Mineral exploration is on the rebound in Alaska and a unique state-owned prospect is showing promise.
Nearly $150 million was spent prospecting mostly for large mine opportunities in the state last year and likely in 2019, according to Curt Freeman, president of Fairbanks-based Avalon Development Corp.
That is up from just more than $50 million three and four years ago, but off from a peak of roughly $350 million per year in the late 2000s, when substantial work was being done at the Pebble deposit. The figures were compiled with data from the Alaska Department of Natural Resources.
Freeman tallied 18 large exploration projects across the state for “every metal under the sun,” he said.
“It was a pretty good year for exploration all the way around.”
However, he noted Alaska’s six metal mines are all large operations and the state does not have a single midsize producing mine.
As is the challenge for many industries in the state, the high cost of operating in very remote places often requires very large and inherently complex projects to be economic.
The Alaska Mental Health Trust Land Office is exploring a growing heavy mineral prospect it owns at Icy Cape on the exposed Gulf of Alaska coast between Cordova and Yakutat.
Trust Land Office minerals and energy manager Karsten Eden said simply the prospect of industrial-use minerals is commercially viable and contains significant quantities of in-demand minerals such as garnet and epidote — as well as gold.
“Every sample has gold in it,” Eden said of the drilling work that’s been done there.
[Major mine project considered for land owned by Alaska Mental Health Trust]
He spoke Nov. 5 at the Alaska Miners Association convention in Anchorage.
When it started in 2017, the focus of the exploration was on the beach sands that underlie the spruce forests along the coast at Icy Cape. Now the resource delineation work has shifted to the deeper sediments, Eden said.
Since 2017 the Trust Land Office has had 13,000 feet of core samples drilled from boreholes down to 300 feet, he said.
The Trust Land Office manages roughly 1 million acres of land across Alaska for real estate and resource development purposes, the proceeds of which go to fund the Alaska Mental Health Trust Authority’s work to benefit Alaskans with mental health and addiction challenges.
Specifically, the multi-heavy mineral prospect consists of abrasives garne and epidote, and zircon, magnetite and gold.
They are present across most of the 48,000-acre property, which is closed to public access, but the exploration team is interested in 23,000 acres of it, according to Eden.
The magnetite allowed the Trust Land Office to fly a magnetic survey of the area to better hone in on prospective areas to drill, he said.
Different layers of the area’s marine sediments are largely composed of similar minerals, just in consistently different sizes, he said.

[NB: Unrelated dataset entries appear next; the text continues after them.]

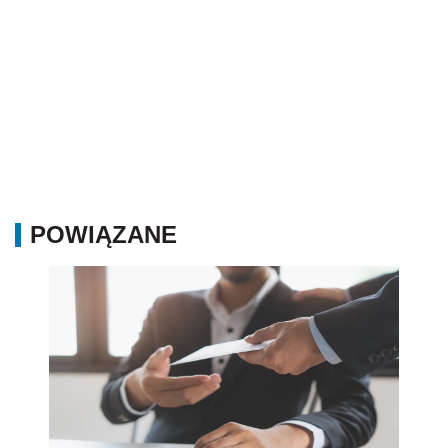
POWIĄZANE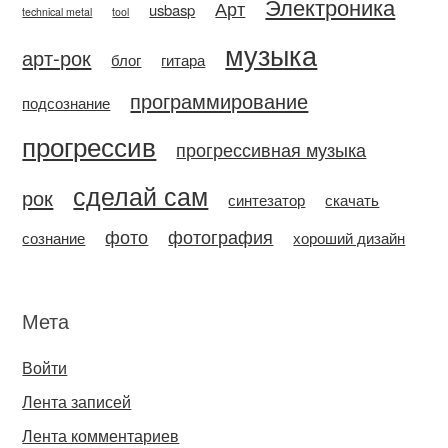
Электроника
Арт
usbasp
technical metal
tool
музыка
арт-рок
блог
гитара
программирование
подсознание
прогрессив
прогрессивная музыка
сделай сам
рок
синтезатор
скачать
фото
фотография
сознание
хороший дизайн
Мета
Войти
Лента записей
Лента комментариев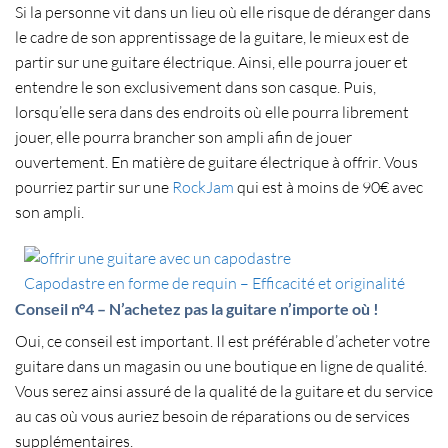
Si la personne vit dans un lieu où elle risque de déranger dans
le cadre de son apprentissage de la guitare, le mieux est de
partir sur une
guitare électrique
. Ainsi, elle pourra jouer et
entendre le son exclusivement dans son casque. Puis,
lorsqu’elle sera dans des endroits où elle pourra librement
jouer, elle pourra brancher son ampli afin de jouer
ouvertement. En matière de
guitare électrique à offrir
. Vous
pourriez partir sur une
RockJam
qui est à moins de 90€ avec
son ampli.
Capodastre en forme de requin – Efficacité et originalité
Conseil n°4 – N’achetez pas la guitare n’importe où !
Oui, ce conseil est important. Il est préférable d’
acheter votre
guitare dans un magasin
ou une boutique en ligne de qualité.
Vous serez ainsi assuré de la
qualité de la guitare
et du service
au cas où vous auriez besoin de réparations ou de services
supplémentaires.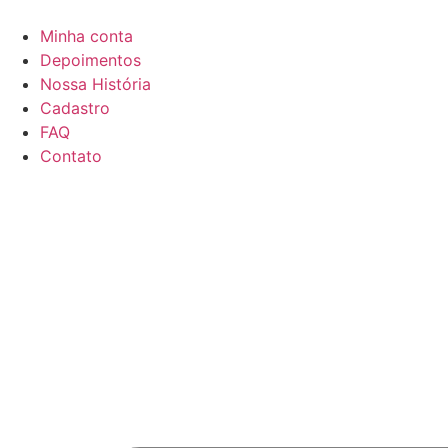
Minha conta
Depoimentos
Nossa História
Cadastro
FAQ
Contato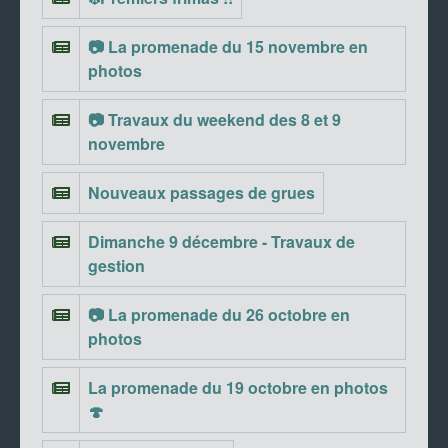
📷 La promenade du 15 novembre en
photos
📷 Travaux du weekend des 8 et 9
novembre
Nouveaux passages de grues
Dimanche 9 décembre - Travaux de
gestion
📷 La promenade du 26 octobre en
photos
La promenade du 19 octobre en photos
🍄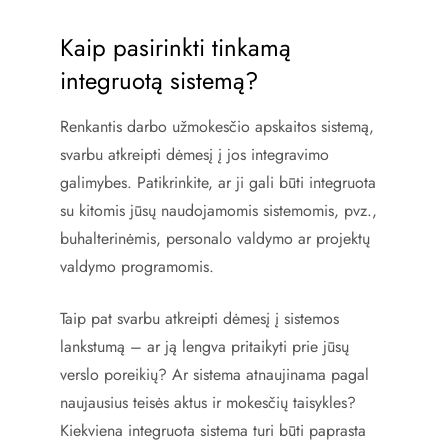
Kaip pasirinkti tinkamą
integruotą sistemą?
Renkantis darbo užmokesčio apskaitos sistemą,
svarbu atkreipti dėmesį į jos integravimo
galimybes. Patikrinkite, ar ji gali būti integruota
su kitomis jūsų naudojamomis sistemomis, pvz.,
buhalterinėmis, personalo valdymo ar projektų
valdymo programomis.
Taip pat svarbu atkreipti dėmesį į sistemos
lankstumą – ar ją lengva pritaikyti prie jūsų
verslo poreikių? Ar sistema atnaujinama pagal
naujausius teisės aktus ir mokesčių taisykles?
Kiekviena integruota sistema turi būti paprasta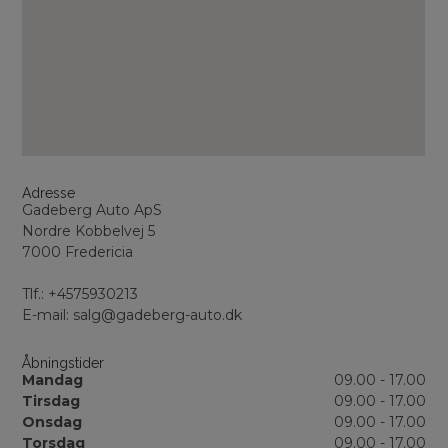
Adresse
Gadeberg Auto ApS
Nordre Kobbelvej 5
7000 Fredericia
Tlf.: +4575930213
E-mail: salg@gadeberg-auto.dk
Åbningstider
Mandag
09.00 - 17.00
Tirsdag
09.00 - 17.00
Onsdag
09.00 - 17.00
Torsdag
09.00 - 17.00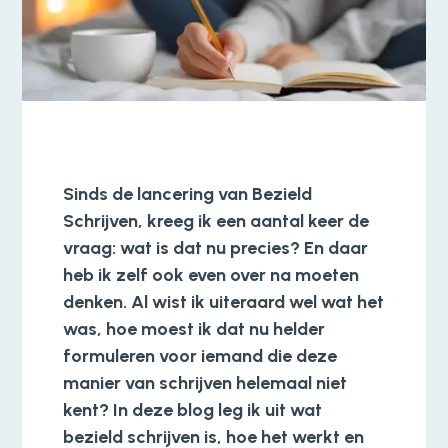
Sinds de lancering van Bezield
Schrijven, kreeg ik een aantal keer de
vraag: wat is dat nu precies? En daar
heb ik zelf ook even over na moeten
denken. Al wist ik uiteraard wel wat het
was, hoe moest ik dat nu helder
formuleren voor iemand die deze
manier van schrijven helemaal niet
kent? In deze blog leg ik uit wat
bezield schrijven is, hoe het werkt en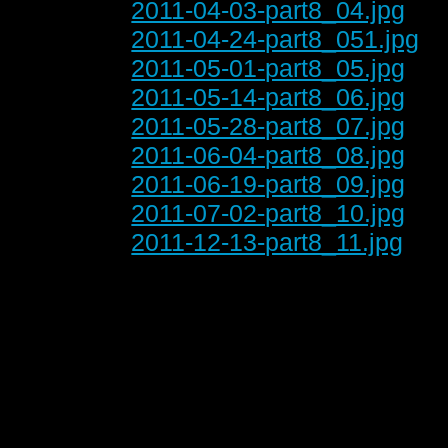
2011-04-03-part8_04.jpg
2011-04-24-part8_051.jpg
2011-05-01-part8_05.jpg
2011-05-14-part8_06.jpg
2011-05-28-part8_07.jpg
2011-06-04-part8_08.jpg
2011-06-19-part8_09.jpg
2011-07-02-part8_10.jpg
2011-12-13-part8_11.jpg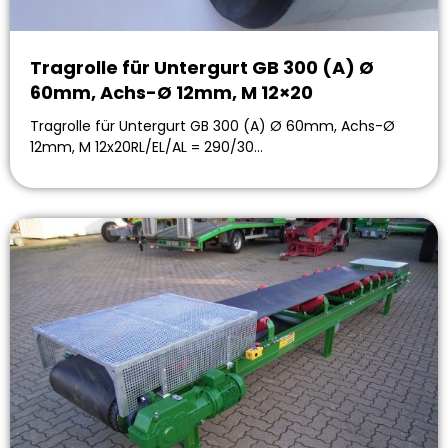
Tragrolle für Untergurt GB 300 (A) Ø
60mm, Achs-Ø 12mm, M 12×20
Tragrolle für Untergurt GB 300 (A) Ø 60mm, Achs-Ø
12mm, M 12x20RL/EL/AL = 290/30…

That can be beneficial when marketing the processed minerals as certain grain sizes are used for certain applications.
“Where you have the highest concentration of heavy minerals you definitely have the highest concentrations of gold,” Eden said.
Tests of the minerals’ characteristics by industrial users and labs indicate Icy Cape has “elements of prime quality,” he added, also noting that industrial manufacturers want large prospects that they can count on to produce for 15 years or more.
Garnet, a fairly hard, multi-use mineral is in high demand, according to Eden.
“The main producer India doesn’t export anymore so people are looking for garnets,” he said.
Further resource evaluation will be coordinated with the ongoing logging of various portions of the property to take advantage of increased access to portions of it, according to the Trust Land Office.
Eden said the next steps are to compile a formal resource evaluation while looking for a private partner to lead development of the prospect.
That work would likely include building a port facility to handle supply shipments and mineral exports.
“Gold you can always fly out,” he said.